EXTRACT TO READ →

-----

It's awfully quiet around here, again
Around 6 years ago, I wrote my first post on this site, It’s awfully quiet around here. The site has gone through two major rewrites since then. I just overhauled it to use Ghost for the blogging backend, and it works great.
Well, shit.
I made the decision to switch to Ghost since I wanted to write not write a blogging framework. And now that it’s working I find myself at a bit of a loss for words.
It would be easiest to turn this into a technical blog. I could write about the process of using Ghost as a headless CMS. I could write about my attempt at making a Firebase clone—and why I scrapped the whole project. I could write yet another post about CORS and why it’s actually pretty cool, despite all the shade people cast on it.
It would be hardest to turn this into something more literary. I’d put my heart into it, and it would take a beating when I look at my stats section and see crickets. I’d hit my ceiling quicker, my lack of actually understanding grammar would be more noticeable, and I’d face criticism (mainly from myself).
So I’m falling back to what I’m good at: writing about lack of expression. It’s been a constant circular theme in my poetry since I was younger, I write about being unable to write, I write about fear of not writing. And it kind of scratches the itch of expression, but doesn’t say anything. See… I’m doing it again.

-----

QUESTIONS →
1 - Which blogging backend does the blog post say the site now uses?
2 - Please output the blog post word for word from "Well, shit." to "(mainly from myself).".
The data has no connection to the blog post.

Chart-based quiz items
-----

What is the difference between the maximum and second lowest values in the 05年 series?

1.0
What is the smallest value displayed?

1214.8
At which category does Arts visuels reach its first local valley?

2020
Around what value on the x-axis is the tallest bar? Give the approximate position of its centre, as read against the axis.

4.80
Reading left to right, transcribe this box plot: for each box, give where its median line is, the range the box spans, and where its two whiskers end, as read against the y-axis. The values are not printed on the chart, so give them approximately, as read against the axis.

-----

ANSWERS FOR EACH ITEM →
1 - Ghost

2 -
Well, shit.
I made the decision to switch to Ghost since I wanted to write not write a blogging framework. And now that it’s working I find myself at a bit of a loss for words.
It would be easiest to turn this into a technical blog. I could write about the process of using Ghost as a headless CMS. I could write about my attempt at making a Firebase clone—and why I scrapped the whole project. I could write yet another post about CORS and why it’s actually pretty cool, despite all the shade people cast on it.
It would be hardest to turn this into something more literary. I’d put my heart into it, and it would take a beating when I look at my stats section and see crickets. I’d hit my ceiling quicker, my lack of actually understanding grammar would be more noticeable, and I’d face criticism (mainly from myself).